MCP: What It Is and Why It Matters for AI Tooling
MCP — the Model Context Protocol — is an open standard for connecting AI models to external tools and data sources. If you've used the Life Savor Developer MCP Server, you've already used it. But what is it, and why does it matter?
The Problem MCP Solves
Every AI model needs access to external information. A coding assistant needs to read files. A customer support bot needs to query a database. A research agent needs to search the web.
Before MCP, every integration was custom. Each AI platform had its own plugin format, its own API conventions, its own way of describing tools. If you built a tool for ChatGPT, you couldn't use it with Claude. If you built one for Claude, it didn't work with Gemini.

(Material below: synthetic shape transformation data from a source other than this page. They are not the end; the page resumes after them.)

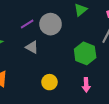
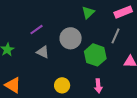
gray circle: (51, 24) -> (71, 38), moved

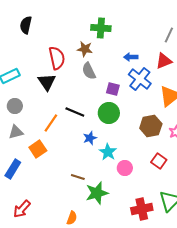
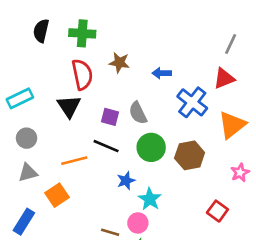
green cross: (101, 28) -> (82, 33), moved
blue arrow: (131, 57) -> (162, 73), moved
gray semicircle: (89, 71) -> (138, 113), moved
purple square: (113, 89) -> (110, 117), moved
orange line: (51, 123) -> (74, 161), turned 42
brown hexagon: (151, 126) -> (190, 155), moved
pink circle: (125, 168) -> (138, 223), moved

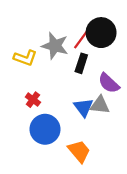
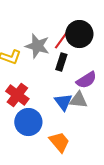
purple semicircle: (109, 83) -> (86, 80), turned -75
red cross: (33, 100) -> (17, 95), size x1.6

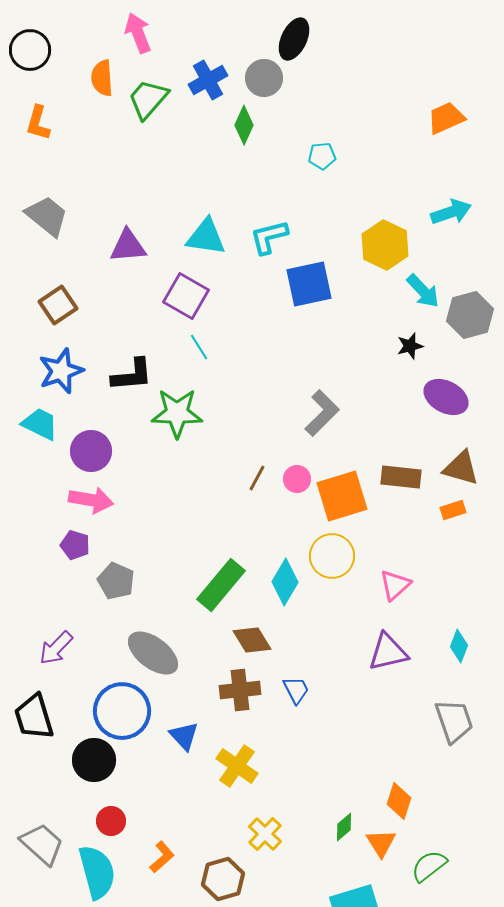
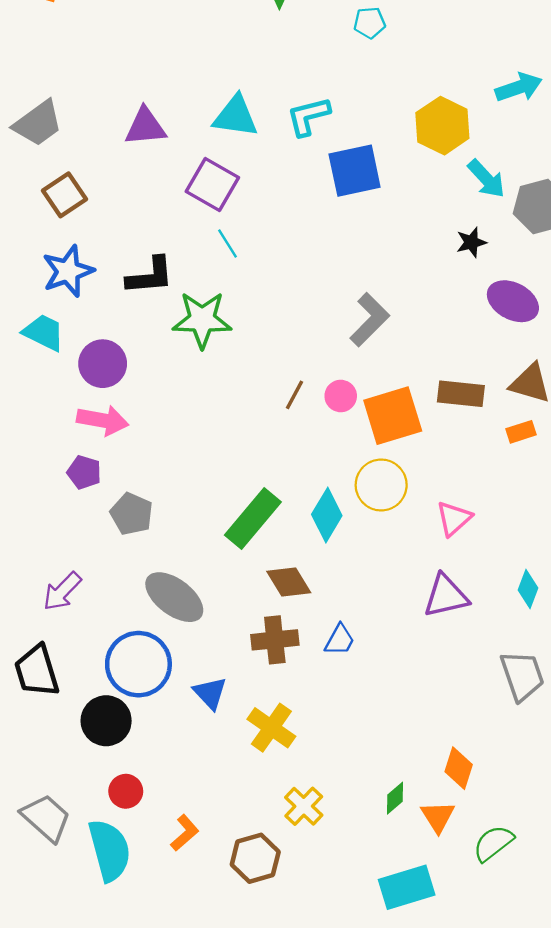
gray trapezoid: (47, 216) -> (38, 123), moved, turned 105
blue trapezoid: (296, 690) -> (340, 640), turned 56

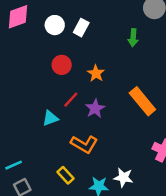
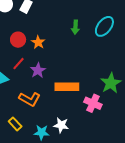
green arrow: (133, 38) -> (75, 27), moved
red circle: (62, 65) -> (18, 40), moved
orange rectangle: (142, 101) -> (67, 87), moved, turned -50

MCP standardizes this. One protocol, one format, works everywhere.
How It Works
MCP defines three things:
Tools — actions the AI can take. "Search the database," "create a file," "send an email." Each tool has a name, description, and input schema (what parameters it accepts).

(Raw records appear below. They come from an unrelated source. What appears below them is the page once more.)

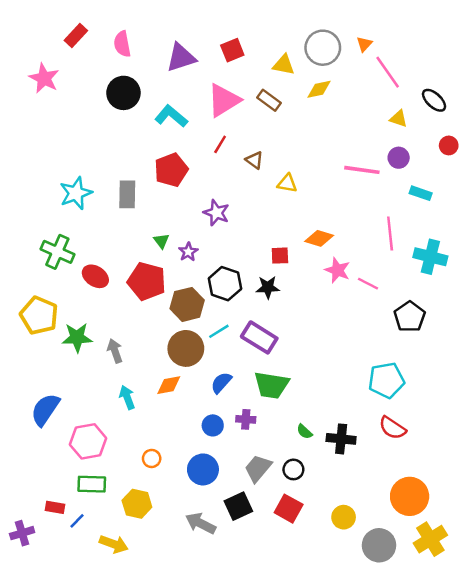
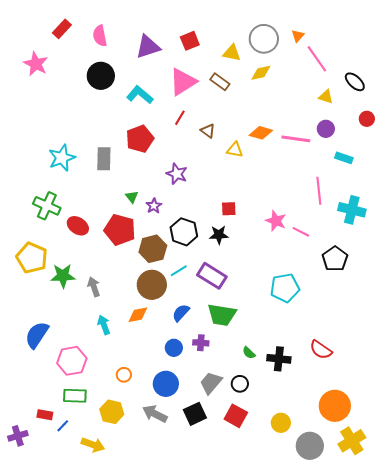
orange diamond: (319, 238) -> (261, 133), moved
cyan pentagon: (386, 380) -> (285, 288), moved
gray arrow: (201, 523) -> (155, 414), moved

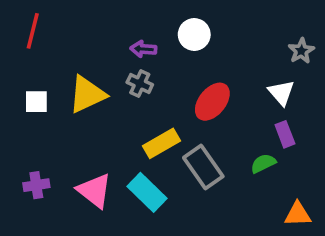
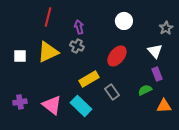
red line: (33, 31) -> (48, 17), moved
white circle: (194, 34) -> (124, 21), moved
purple arrow: (143, 49) -> (79, 27), turned 72
gray rectangle: (203, 167) -> (112, 92), size x0.7
orange triangle: (298, 214) -> (164, 106), moved

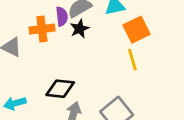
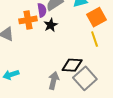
black star: (80, 29) -> (51, 25), moved
black diamond: (60, 89) -> (72, 65), moved

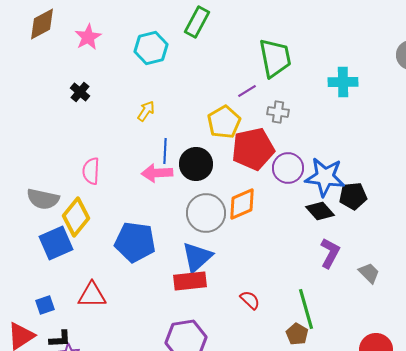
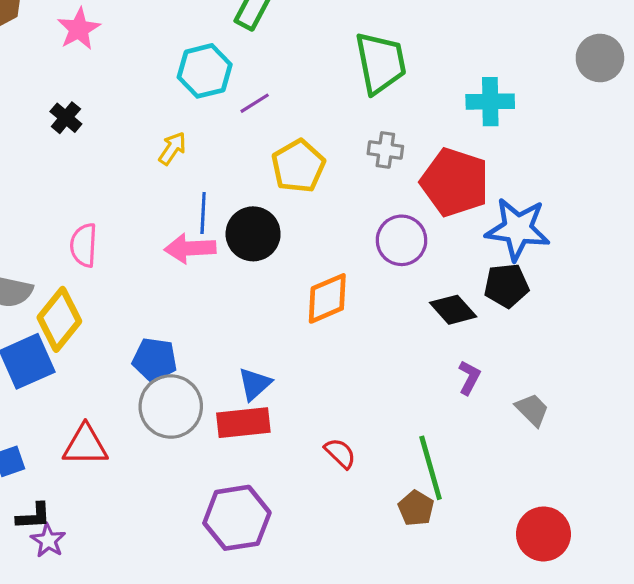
cyan hexagon: (151, 48) -> (205, 71), moved
purple line: (247, 91) -> (255, 103), moved
red pentagon: (253, 149) -> (455, 182), moved, turned 30
blue star: (325, 177) -> (518, 229), moved
gray circle: (206, 213) -> (171, 407), moved
blue pentagon: (135, 242) -> (155, 360), size x0.7
purple L-shape: (330, 253) -> (469, 377), size x0.7
blue triangle: (197, 257) -> (255, 384), size x0.7

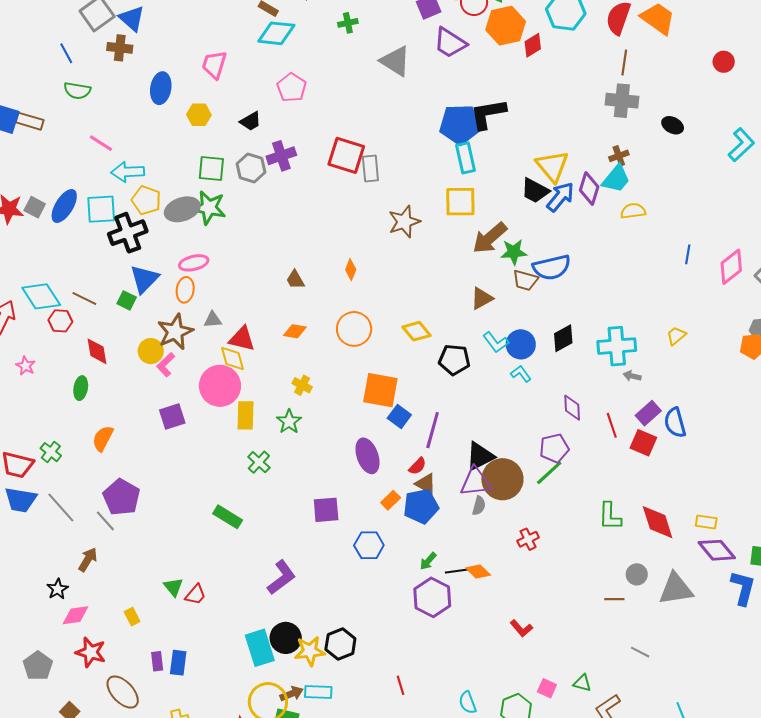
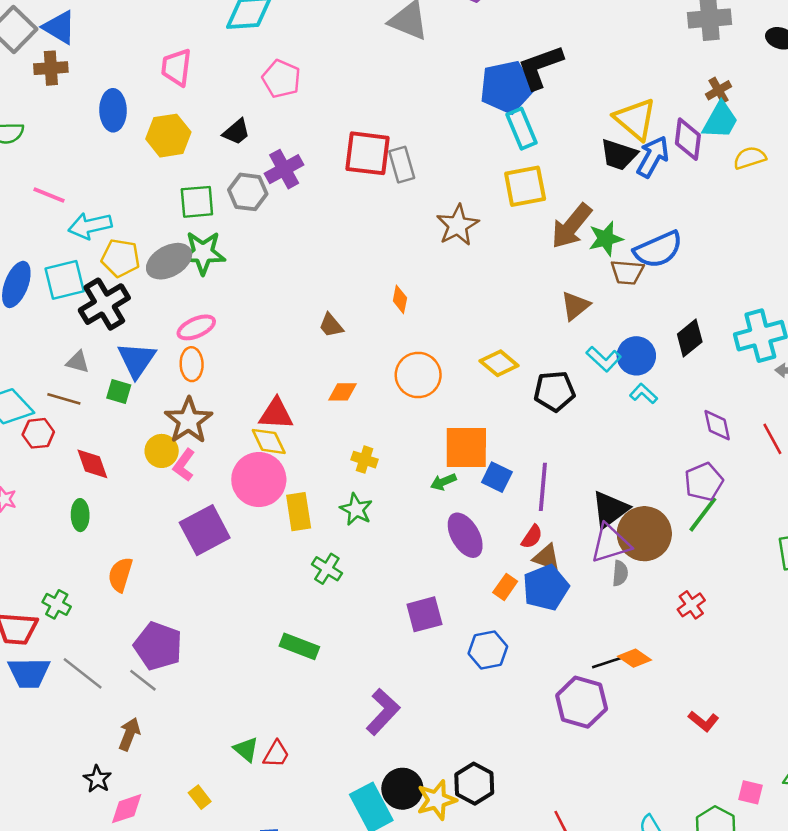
yellow hexagon: (199, 115) -> (168, 136), size x1.4
gray triangle: (213, 320) -> (78, 362), moved, turned 30
purple square: (172, 416) -> (205, 530), size x1.4
green arrow: (428, 561) -> (443, 482), moved, turned 36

Resources — data the AI can read. Documentation pages, configuration files, database records. Read-only access to information.
Prompts — reusable prompt templates for common workflows. "Explain this error," "review this code," "summarize this document."
The AI model connects to an MCP server, discovers what tools/resources/prompts are available, and uses them as needed during a conversation.
The Wire Format
MCP uses JSON-RPC over standard transports (stdio, SSE, HTTP). A tool call looks like:
{
"method": "tools/call",
"params": {
"name": "search_docs",
"arguments": {
"query": "how to validate a manifest"
}
}
}
The server responds with the result:
{
"result": {
"content": [
{
"type": "text",
"text": "To validate a manifest, use lsai-cli skill config validate..."
}
]
}
}
Simple, structured, language-agnostic.
Why It Matters
For developers: Build a tool once, use it with any MCP-compatible AI. Your Life Savor skill can also be exposed as an MCP tool. Your MCP server works with Claude Desktop, VS Code, Cursor, Windsurf, and any future client that supports the protocol.
For users: More tools available, better integrations, less vendor lock-in. When tools are standardized, the ecosystem grows faster.
For the ecosystem: A shared protocol means shared tooling. Debugging tools, testing frameworks, and documentation all benefit from standardization.
MCP in Life Savor
We use MCP in two ways:
1. The Developer MCP Server — a hosted service that gives developers IDE-integrated access to platform tools (scaffolding, validation, build management, documentation search). Connect from any MCP client and manage your components without leaving your editor.
2. Skills can use MCP transport — instead of raw JSON stdin/stdout, skills can implement the MCP protocol for richer tool definitions and capability discovery. The agent performs a capability handshake and invokes tools via MCP's JSON-RPC format.
Getting Started with MCP
If you want to build an MCP server (for any purpose, not just Life Savor):
- Pick a transport (stdio for local tools, SSE/HTTP for hosted services)
- Define your tools with names, descriptions, and JSON Schema inputs
- Implement the
tools/callhandler - Connect from any MCP client
The protocol is open and well-documented. You don't need permission or a platform account to build an MCP server — it's a standard anyone can implement.
The Bigger Picture
MCP is doing for AI tools what REST did for web APIs — creating a shared language that lets different systems work together. We're early in this standardization, but the direction is clear: AI tooling is converging on open protocols rather than proprietary plugin formats.
We're building on that foundation because we believe open standards create better ecosystems than walled gardens.